Tongue and pulse diagnosis
A pragmatic approach to TCM diagnosis
A pragmatic approach to TCM diagnosis
When you visit your acupuncturist, it is likely they will ask to see your tongue and will feel your pulse. Why?
Chinese medicine says that anything that happens inside of your body may have some representation on the outside. If you haven’t slept enough last night, likely your observant colleagues will pick it up. Having a cold? This one can be even more obvious.
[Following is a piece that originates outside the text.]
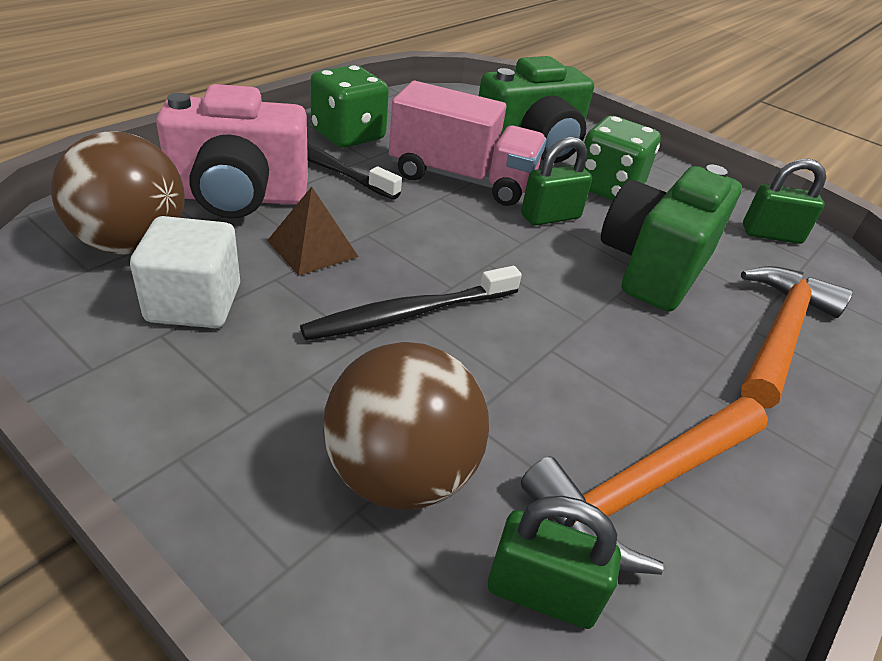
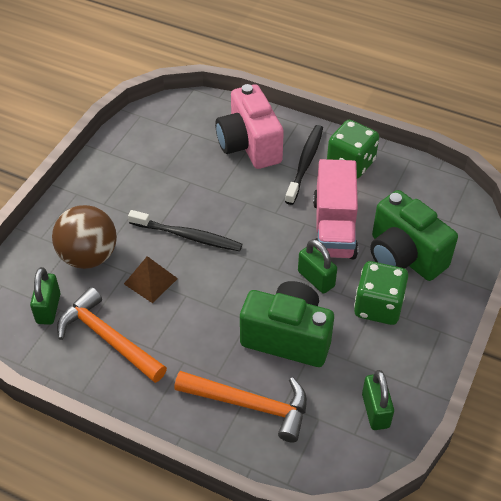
camera: 80 degrees right, 10 degrees up
(131, 243) = (190, 128): brown ball -> none
(194, 303) = (159, 164): white cube -> none
(312, 248) = (220, 186): brown pyramid -> brown pyramid (150, 281)
(410, 313) = (187, 236): black toothbrush -> black toothbrush turned 150 degrees clockwise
Even mild conditions will represent in the facial complexion, in the way we behave. Chinese medicine utilised these observations extensively. And they discovered that tongue and pulse can change a great deal. Therefore, when you come in for a treatment other than an injury or back pain, it is likely I will inspect your tongue and feel your pulse. I don’t base TCM diagnosis solely on this, but it helps me to get a more complete picture of your condition.
Fallacies and truths
The pulse diagnosis is sometimes mystified in China and also in New Zealand. The further you go away from a Chinese Medicine university, further into a village, the more extraordinary stories about the pulse diagnosis you’ll hear from practitioners. Some claim to be able to diagnose cancer solely from the pulse. But the very principles of Chinese medicine command that, instead of relying solely on one diagnostic method, we need to integrate four main TCM diagnostic methods called inspection (observation), auscultation and olfaction, inquiring or questioning, and palpation (which includes pulse diagnosis).
It is far from uncommon for acupuncturists to insist on using traditional acupuncture. And their argument that because acupuncture is more than 2000 years old, why worry about the recent progress and discoveries?
Medicine evolves. The science of acupuncture evolves. In my practice, I integrate the wisdom of time-tested therapies with recent discoveries about acupuncture and about your condition. And this includes both diagnostic methods and therapeutic approaches.